### SUPPLIED ENTRIES
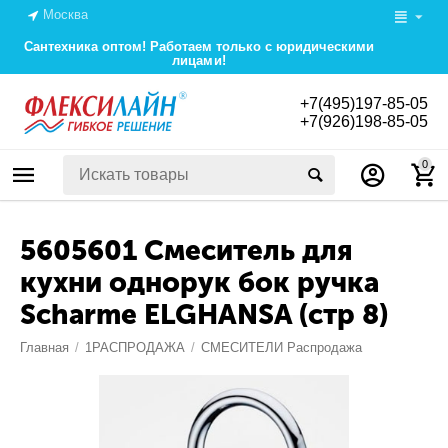
Москва
Сантехника оптом! Работаем только с юридическими
лицами!
+7(495)197-85-05
+7(926)198-85-05
0
5605601 Смеситель для
кухни однорук бок ручка
Scharme ELGHANSA (стр 8)
Главная
/
1РАСПРОДАЖА
/
СМЕСИТЕЛИ Распродажа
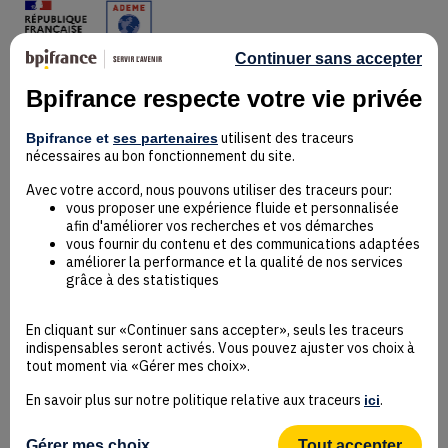
Continuer sans accepter
Bpifrance respecte votre vie privée
Mentions Légales
utilisent des traceurs
Bpifrance et
ses partenaires
Données personnelles
nécessaires au bon fonctionnement du site.
Rejoindre la communauté
Contact
Avec votre accord, nous pouvons utiliser des traceurs pour:
vous proposer une expérience fluide et personnalisée
afin d'améliorer vos recherches et vos démarches
vous fournir du contenu et des communications adaptées
améliorer la performance et la qualité de nos services
grâce à des statistiques
Accessibilité : non conforme
Déclaration éco-conception
En cliquant sur «Continuer sans accepter», seuls les traceurs
Mentions Légales
indispensables seront activés. Vous pouvez ajuster vos choix à
CGU
tout moment via «Gérer mes choix».
Besoin d’aide ?
En savoir plus sur notre politique relative aux traceurs
.
ici
Protection des données
Plan du site
Gestion des cookies
Gérer mes choix
Tout accepter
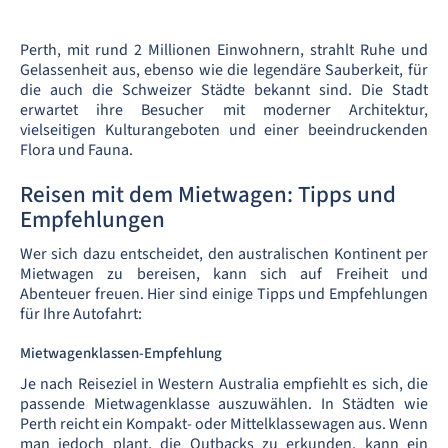
Perth, mit rund 2 Millionen Einwohnern, strahlt Ruhe und
Gelassenheit aus, ebenso wie die legendäre Sauberkeit, für
die auch die Schweizer Städte bekannt sind. Die Stadt
erwartet ihre Besucher mit moderner Architektur,
vielseitigen Kulturangeboten und einer beeindruckenden
Flora und Fauna.
Reisen mit dem Mietwagen: Tipps und
Empfehlungen
Wer sich dazu entscheidet, den australischen Kontinent per
Mietwagen zu bereisen, kann sich auf Freiheit und
Abenteuer freuen. Hier sind einige Tipps und Empfehlungen
für Ihre Autofahrt:
Mietwagenklassen-Empfehlung
Je nach Reiseziel in Western Australia empfiehlt es sich, die
passende Mietwagenklasse auszuwählen. In Städten wie
Perth reicht ein Kompakt- oder Mittelklassewagen aus. Wenn
man jedoch plant, die Outbacks zu erkunden, kann ein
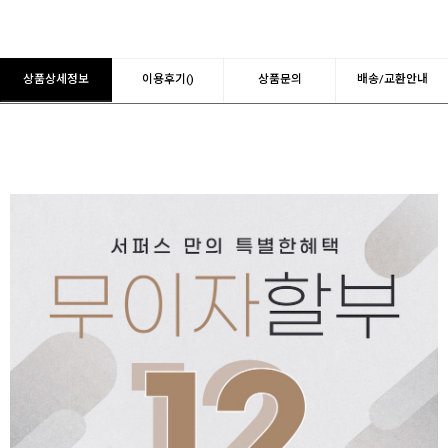
상품상세정보
이용후기()
상품문의
배송/교환안내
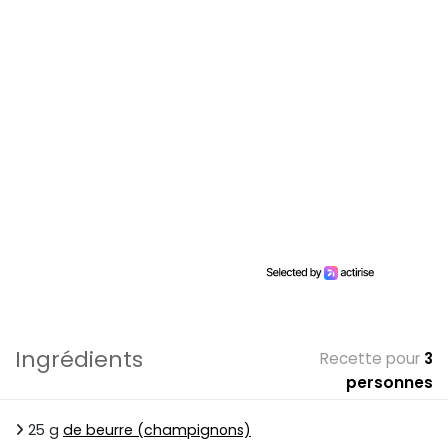
Ingrédients
Recette pour
3
personnes
25 g
de beurre (champignons)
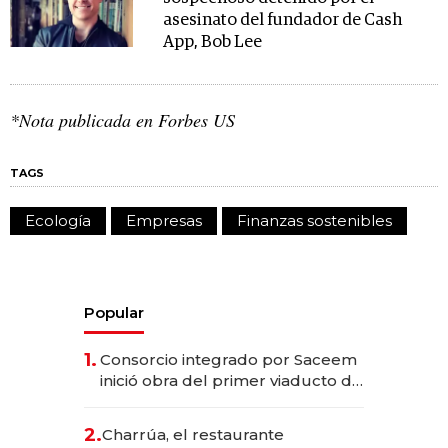
asesinato del fundador de Cash
App, Bob Lee
*Nota publicada en Forbes US
TAGS
Ecología
Empresas
Finanzas sostenibles
Popular
1.
Consorcio integrado por Saceem
inició obra del primer viaducto de
los Accesos Este a Montevideo;
inversión total asciende a US$ 54
2.
Charrúa, el restaurante
millones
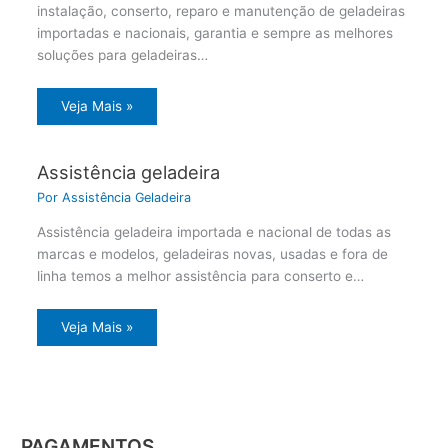
instalação, conserto, reparo e manutenção de geladeiras
importadas e nacionais, garantia e sempre as melhores
soluções para geladeiras…
Veja Mais »
Assistência geladeira
Por
Assistência Geladeira
Assistência geladeira importada e nacional de todas as
marcas e modelos, geladeiras novas, usadas e fora de
linha temos a melhor assistência para conserto e…
Veja Mais »
PAGAMENTOS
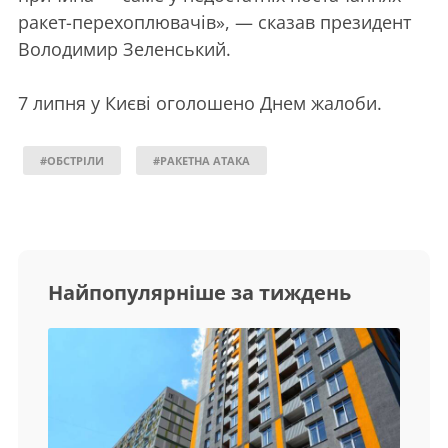
ракет-перехоплювачів», — сказав президент
Володимир Зеленський.
7 липня у Києві оголошено Днем жалоби.
#ОБСТРІЛИ
#РАКЕТНА АТАКА
Найпопулярніше за тиждень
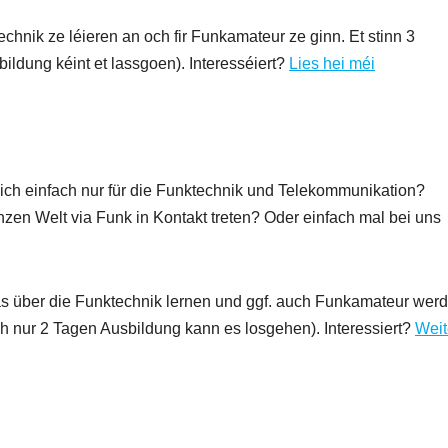
echnik ze léieren an och fir Funkamateur ze ginn. Et stinn 3
ildung kéint et lassgoen). Interesséiert?
Lies hei méi
Dich einfach nur für die Funktechnik und Telekommunikation?
zen Welt via Funk in Kontakt treten? Oder einfach mal bei uns
as über die Funktechnik lernen und ggf. auch Funkamateur wer
h nur 2 Tagen Ausbildung kann es losgehen). Interessiert?
Weit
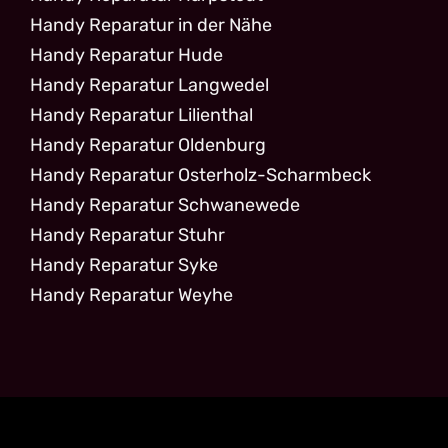
Handy Reparatur in der Nähe
Handy Reparatur Hude
Handy Reparatur Langwedel
Handy Reparatur Lilienthal
Handy Reparatur Oldenburg
Handy Reparatur Osterholz-Scharmbeck
Handy Reparatur Schwanewede
Handy Reparatur Stuhr
Handy Reparatur Syke
Handy Reparatur Weyhe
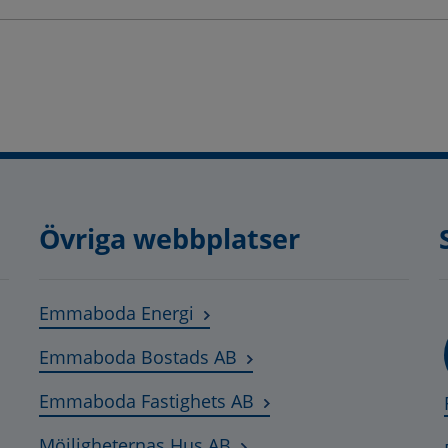
Övriga webbplatser
Länk till annan webbplats, öpp
Emmaboda Energi
Länk till annan webbplats
Emmaboda Bostads AB
Länk till annan webbpla
Emmaboda Fastighets AB
Länk till annan webbplats,
Möjligheternas Hus AB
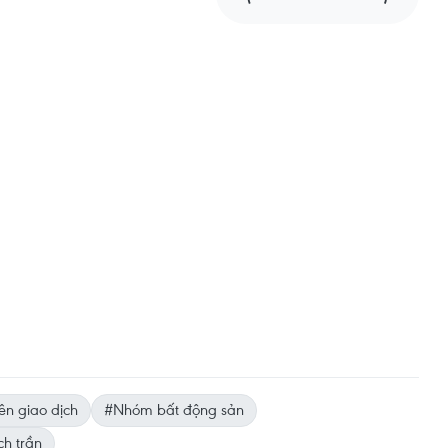
ên giao dịch
#Nhóm bất động sản
ch trần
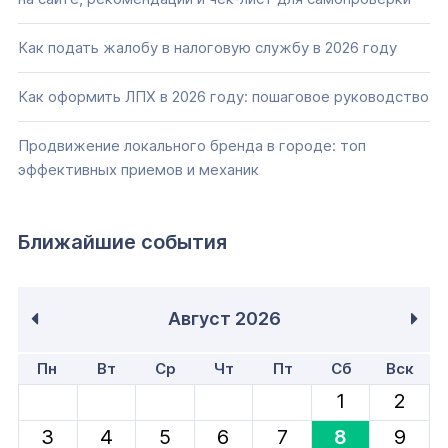
Как подать жалобу в налоговую службу в 2026 году
Как оформить ЛПХ в 2026 году: пошаговое руководство
Продвижение локального бренда в городе: топ
эффективных приемов и механик
Ближайшие события
Август
2026
Пн
Вт
Ср
Чт
Пт
Сб
Вск
1
2
3
4
5
6
7
8
9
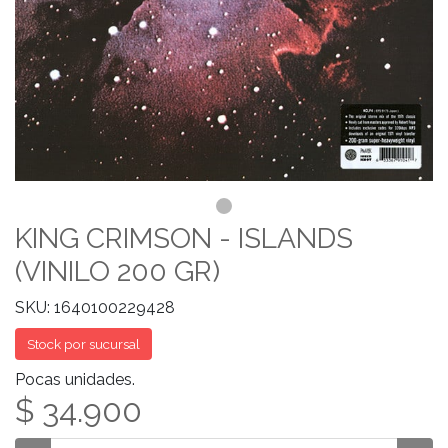
KING CRIMSON - ISLANDS
(VINILO 200 GR)
SKU: 1640100229428
Stock por sucursal
Pocas unidades.
$ 34.900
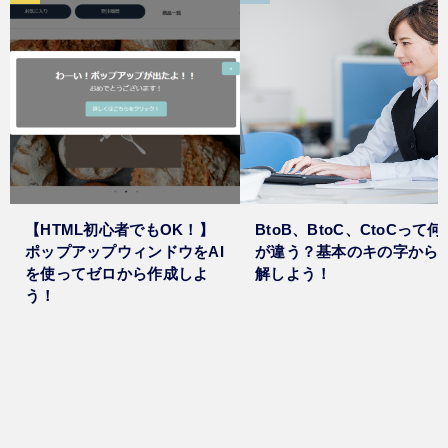
【HTML初心者でもOK！】
BtoB、BtoC、CtoCって何
ポップアップウィンドウをAI
が違う？基本のキの字から
を使ってゼロから作成しよ
解しよう！
う！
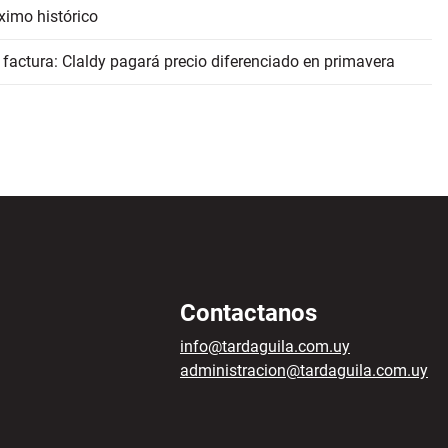
ximo histórico
 factura: Claldy pagará precio diferenciado en primavera
Contactanos
info@tardaguila.com.uy
administracion@tardaguila.com.uy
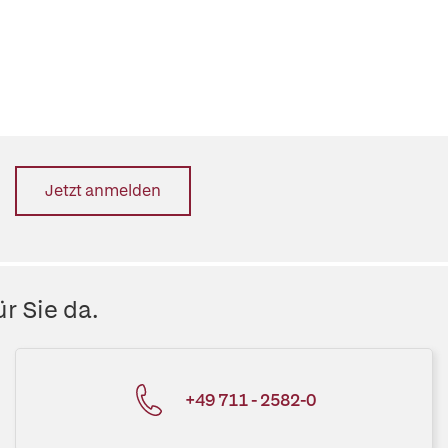
Jetzt anmelden
r Sie da.
+49 711 - 2582-0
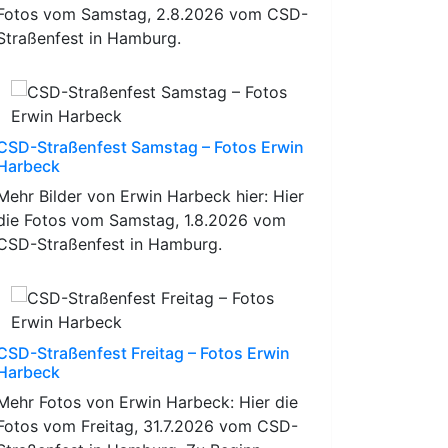
Fotos vom Samstag, 2.8.2026 vom CSD-
Straßenfest in Hamburg.
CSD-Straßenfest Samstag – Fotos Erwin
Harbeck
Mehr Bilder von Erwin Harbeck hier: Hier
die Fotos vom Samstag, 1.8.2026 vom
CSD-Straßenfest in Hamburg.
CSD-Straßenfest Freitag – Fotos Erwin
Harbeck
Mehr Fotos von Erwin Harbeck: Hier die
Fotos vom Freitag, 31.7.2026 vom CSD-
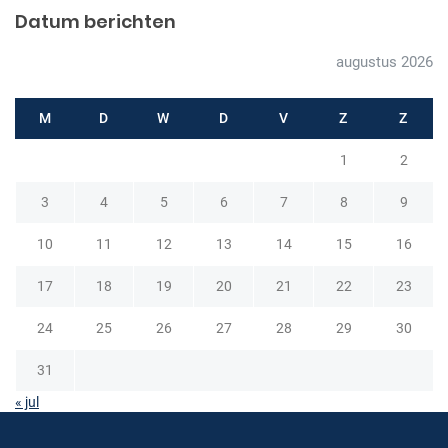
a
Datum berichten
v
augustus 2026
i
g
M
D
W
D
V
Z
Z
a
1
2
t
i
3
4
5
6
7
8
9
e
10
11
12
13
14
15
16
17
18
19
20
21
22
23
24
25
26
27
28
29
30
31
« jul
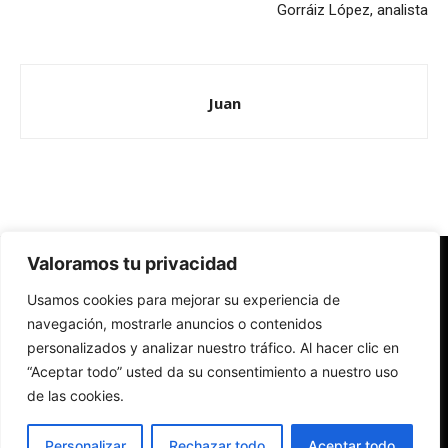
Gorráiz López, analista
Juan
Valoramos tu privacidad
Redes Cristianas
Usamos cookies para mejorar su experiencia de
Una mirada alternativa sobre la Iglesia católica y la sociedad
- Colectivos de Redes Cristianas
navegación, mostrarle anuncios o contenidos
personalizados y analizar nuestro tráfico. Al hacer clic en
“Aceptar todo” usted da su consentimiento a nuestro uso
de las cookies.
Personalizar
Rechazar todo
Aceptar todo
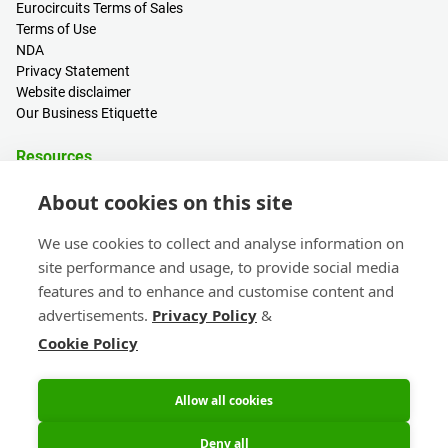
Eurocircuits Terms of Sales
Terms of Use
NDA
Privacy Statement
Website disclaimer
Our Business Etiquette
Resources
PCB Calculator
About cookies on this site
Sign in / Register
Help centre
We use cookies to collect and analyse information on
Blogs
site performance and usage, to provide social media
Events
features and to enhance and customise content and
advertisements.
Privacy Policy
&
Contact
Cookie Policy
Sales & Customer Support
Head Office & Subsidiaries
eC-calendar
Allow all cookies
Deny all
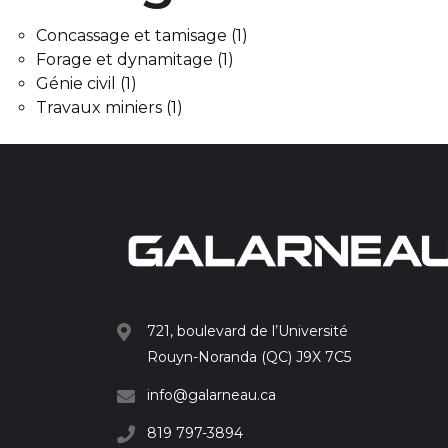
Concassage et tamisage
(1)
Forage et dynamitage
(1)
Génie civil
(1)
Travaux miniers
(1)
721, boulevard de l’Université
Rouyn-Noranda (QC) J9X 7C5
info@galarneau.ca
819 797-3894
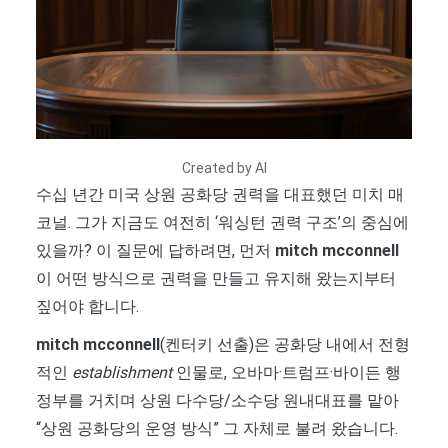
Created by AI
수십 년간 미국 상원 공화당 권력을 대표했던 미치 매
코널. 그가 지금도 여전히 ‘워싱턴 권력 구조’의 중심에
있을까? 이 질문에 답하려면, 먼저
mitch mcconnell
이 어떤 방식으로 권력을 만들고 유지해 왔는지부터
짚어야 합니다.
mitch mcconnell
(켄터키 선출)은 공화당 내에서 전형
적인
establishment
인물로, 오바마·트럼프·바이든 행
정부를 거치며 상원 다수당/소수당 원내대표를 맡아
“상원 공화당의 운영 방식” 그 자체로 불려 왔습니다.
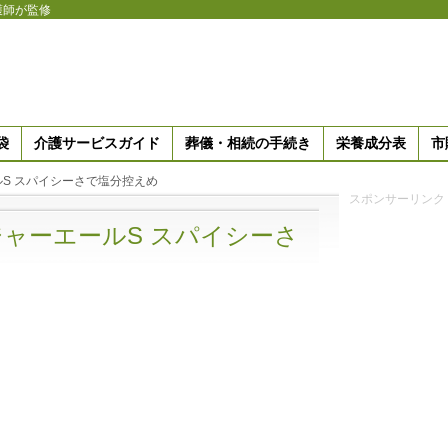
護師が監修
袋
介護サービスガイド
葬儀・相続の手続き
栄養成分表
市
S スパイシーさで塩分控えめ
スポンサーリンク
ャーエールS スパイシーさ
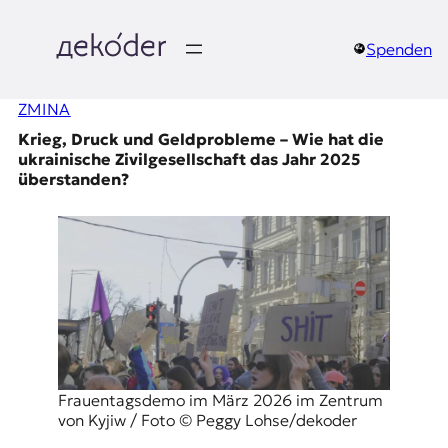
Zum
Inhalt
springen
Spenden
д
ZMINA
e
Krieg, Druck und Geldprobleme – Wie hat die
k
ukrainische Zivilgesellschaft das Jahr 2025
überstanden?
o
d
e
r
|
D
Frauentagsdemo im März 2026 im Zentrum
von Kyjiw / Foto © Peggy Lohse/dekoder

### WORK TO COMPLETE
Copy the lines from the records above word for word, starting at the line containing "ximo histórico" and ending at the line containing "Fotos vom Freitag, 31.7.2026", both included. Leave out the picture lines.

### RESPONSE
ximo histórico
 factura: Claldy pagará precio diferenciado en primavera
Contactanos
info@tardaguila.com.uy
administracion@tardaguila.com.uy
Jetzt anmelden
r Sie da.
+49 711 - 2582-0
Fotos vom Samstag, 2.8.2026 vom CSD-
Straßenfest in Hamburg.
CSD-Straßenfest Samstag – Fotos Erwin
Harbeck
Mehr Bilder von Erwin Harbeck hier: Hier
die Fotos vom Samstag, 1.8.2026 vom
CSD-Straßenfest in Hamburg.
CSD-Straßenfest Freitag – Fotos Erwin
Harbeck
Mehr Fotos von Erwin Harbeck: Hier die
Fotos vom Freitag, 31.7.2026 vom CSD-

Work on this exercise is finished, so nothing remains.